Politics

WaPo’s Fact Check On Gillespie’s MS-13 Claims Accidentally Proved His Point

A Tuesday fact check from The Washington Post attempted to prove that claims from Republican candidate Ed Gillespie were “false” and “misleading,” but totally proved Gillespie’s point instead.

Gillespie, who is running for governor in Virginia, has repeatedly claimed that there are more than 2,000 MS-13 gang members in Fairfax County, Virginia’s wealthiest county. WaPo contested this claim and clarified that while there are an estimated 2,000 members of 80 different gangs in Fairfax county, only 1,400 of those belong to MS-13.

The article later quotes Jay Lanham, a former executive director of the Northern Virginia Regional Gang Task Force (NVRGTF), who said Gillespie’s 2,000 number is “probably pretty accurate.” The newspaper nevertheless gave Gillespie’s claim two Pinocchios.

WaPo cites numbers from the Fairfax County Police Department that say there are only 1,400 MS-13 members, but Lanham argued the NVRGTF’s numbers were more accurate, as “most of the estimates from the police department are going to be on the low side.” (RELATED: ICE Director On MS-13: ‘My Gang Is Bigger Than Theirs’)

According to WaPo, even Gillespie’s 2,000 number is “relatively small” given Fairfax has a population of more than 1 million. Compared with the number of police, however, even WaPo’s measure of 1,400 MS-13 members is massive.

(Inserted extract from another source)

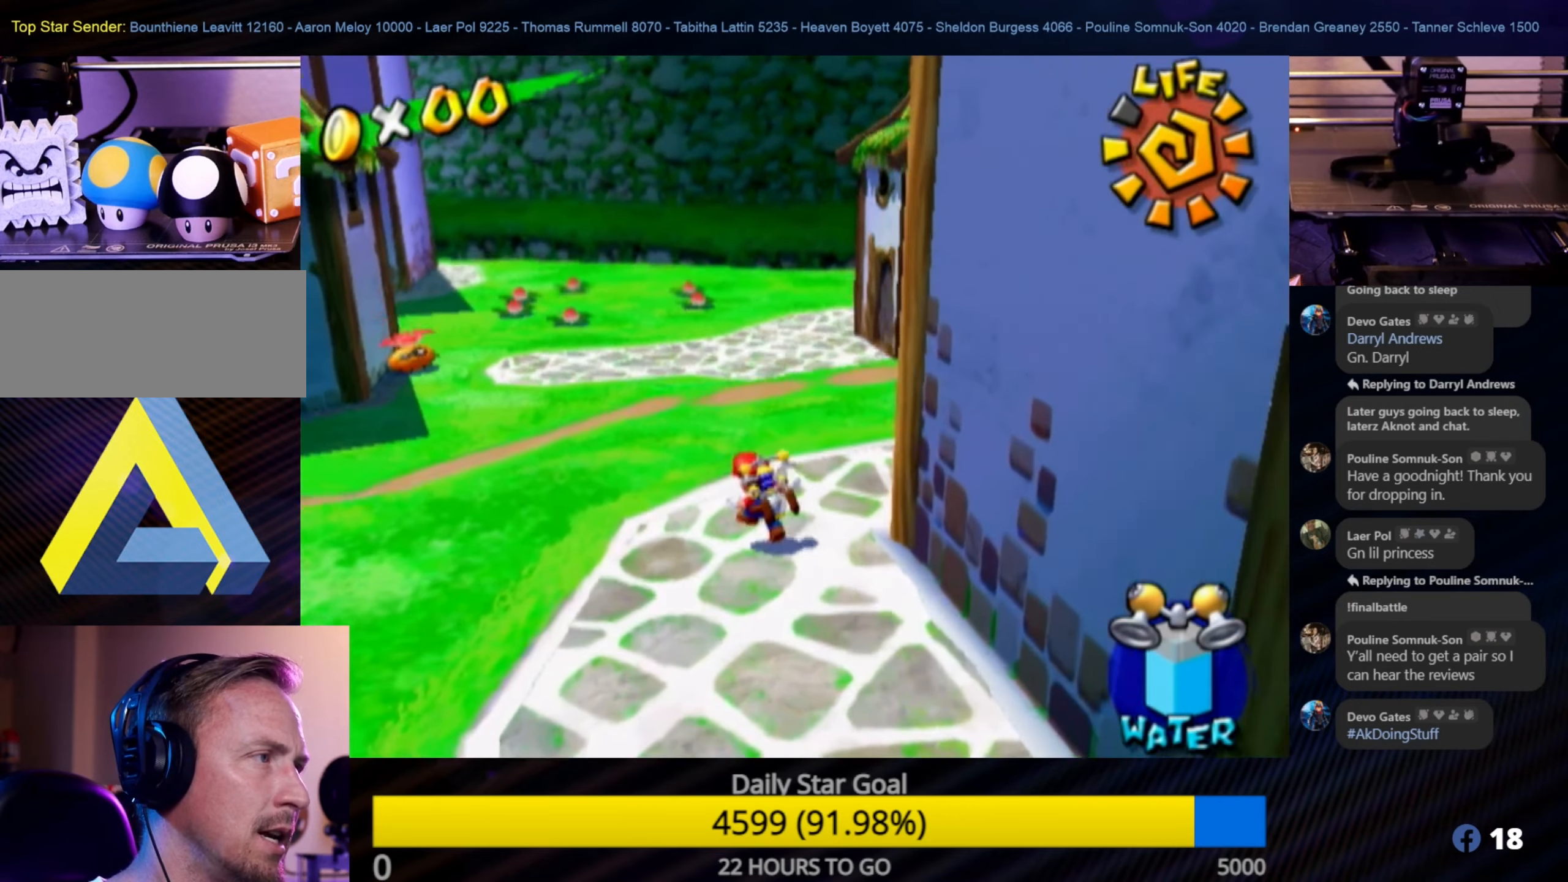
{"buttons": ["A"], "left_stick": "up", "right_stick": "center", "events": [[34, "left_stick", "up"], [184, "right_stick", "center"], [450, "A", "down"]]}
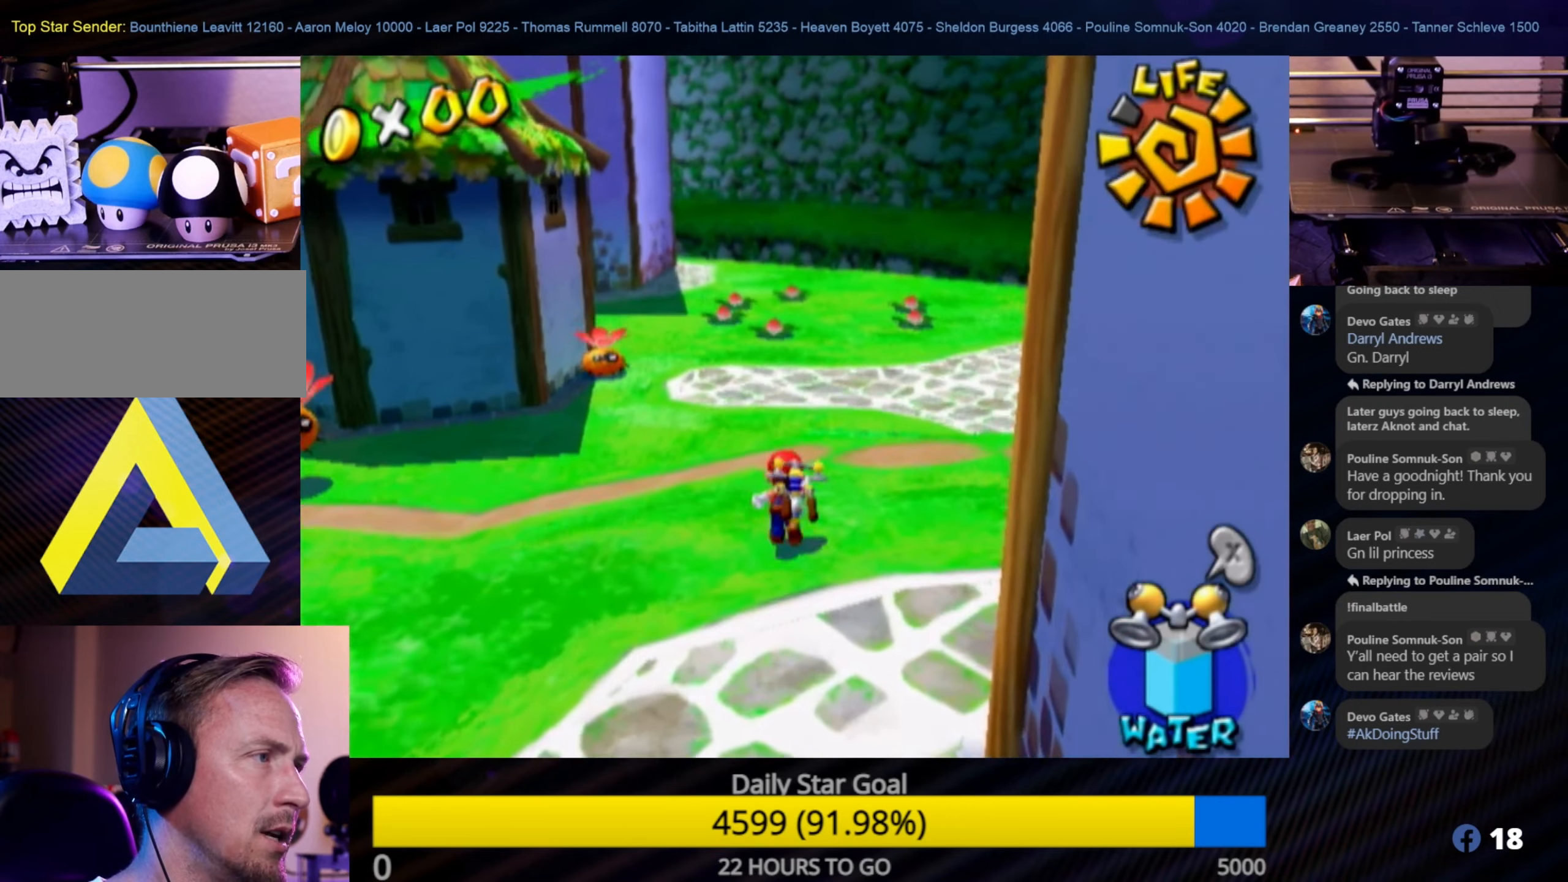
{"buttons": [], "left_stick": "up-left", "right_stick": "center", "events": [[67, "left_stick", "up-left"], [134, "A", "up"], [234, "B", "down"], [434, "B", "up"]]}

If WaPo’s number is accurate, there are more MS-13 members in the county than there are police officers.  The county employs 1062 patrol officers, and even including special units their numbers only reach 1,350, according to a 2015 annual report from Fairfax police. (RELATED: Sessions Approves New Tools To Annihilate MS-13)

WaPo justified its two Pinocchios rating with the claim that Gillespie is misleading voters by using the highest estimate available, but even the lower estimates show that the county’s largest criminal organization can match county police man-for-man.

The two Pinocchio rating denotes “significant omissions and/or exaggerations. Some factual error may be involved but not necessarily. A politician can create a false, misleading impression by playing with words and using legalistic language that means little to ordinary people,” according to WaPo.